Abstract

Between the prohibition of the British slave trade in 1807 and slavery’s end in 1833, colonial agents increasingly turned their attention toward enslaved women and the particular ways these women might have utilized obeah practices to resist the theft of both their productive and reproductive labor. Scholars have explored how obeah presented a diverse and often difficult challenge for colonial administration after Tacky’s Rebellion in 1760. However, the relationship between women and obeah has not prominently figured in these studies. This article considers three texts produced between 1788 and 1820 to understand how colonial writers articulated the threat posed by obeah and enslaved women to colonial regulation over this roughly 30-year period. Stephen Fuller’s 1788 “Woman of the Popo Country” traces a relationship between gender and obeah but imagines obeah’s intervention in the colony solely in terms of its effect on productive labor.
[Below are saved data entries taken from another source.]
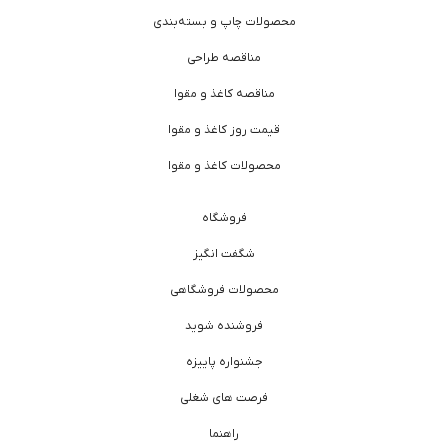
محصولات چاپ و بسته‌بندی
مناقصه طراحی
مناقصه کاغذ و مقوا
قیمت روز کاغذ و مقوا
محصولات کاغذ و مقوا
فروشگاه
شگفت انگیز
محصولات فروشگاهی
فروشنده شوید
جشنواره پاییزه
فرصت های شغلی
راهنما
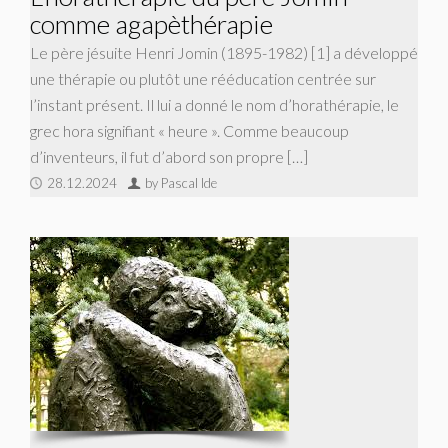
comme agapèthérapie
Le père jésuite Henri Jomin (1895-1982) [1] a développé
une thérapie ou plutôt une rééducation centrée sur
l’instant présent. Il lui a donné le nom d’horathérapie, le
grec hora signifiant « heure ». Comme beaucoup
d’inventeurs, il fut d’abord son propre […]
28.12.2024
by Pascal Ide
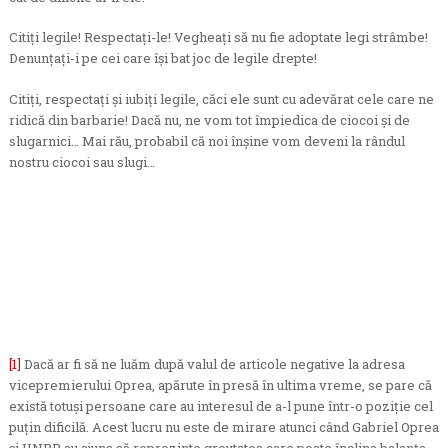
Citiţi legile! Respectaţi-le! Vegheaţi să nu fie adoptate legi strâmbe!
Denunţaţi-i pe cei care îşi bat joc de legile drepte!
Citiţi, respectaţi şi iubiţi legile, căci ele sunt cu adevărat cele care ne
ridică din barbarie! Dacă nu, ne vom tot împiedica de ciocoi şi de
slugarnici… Mai rău, probabil că noi înşine vom deveni la rândul
nostru ciocoi sau slugi…
[1]
Dacă ar fi să ne luăm după valul de articole negative la adresa
vicepremierului Oprea, apărute în presă în ultima vreme, se pare că
există totuşi persoane care au interesul de a-l pune într-o poziţie cel
puţin dificilă. Acest lucru nu este de mirare atunci când Gabriel Oprea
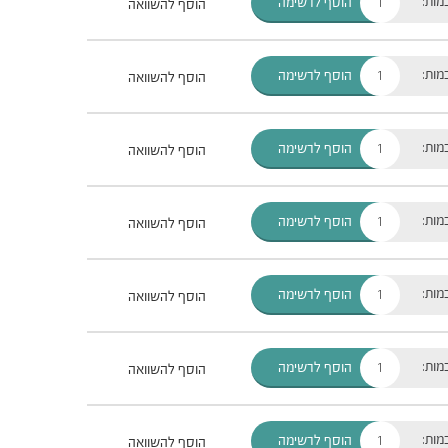
מות:
הוסף לרשימה
הוסף להשוואה
מות:
הוסף לרשימה
הוסף להשוואה
מות:
הוסף לרשימה
הוסף להשוואה
מות:
הוסף לרשימה
הוסף להשוואה
מות:
הוסף לרשימה
הוסף להשוואה
מות:
הוסף לרשימה
הוסף להשוואה
מות:
הוסף לרשימה
הוסף להשוואה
Drawing on the depictions of obeah as a revolutionary discourse, William Earle’s 1801 abolitionist text Obi; or the History of Three-Finger'd Jack produces a sympathetic black, male hero who comes into being through rejecting the obeah practiced by his mother. Finally, Dr. James Thomson’s 1820 text A Treatise on the Diseases of Negroes as They Occur in the Island of Jamaica understands obeah as a dangerous practice, particularly as it impacts both the productive and reproductive labor of enslaved women. In this way, these texts increasingly imagined obeah as an active participant in the colonial construction of gender that positioned women within an evolving system of biopolitical control. Representations of women are an integral component of obeah fictions and have contributed to the negative legacies associated with reified versions of black womanhood.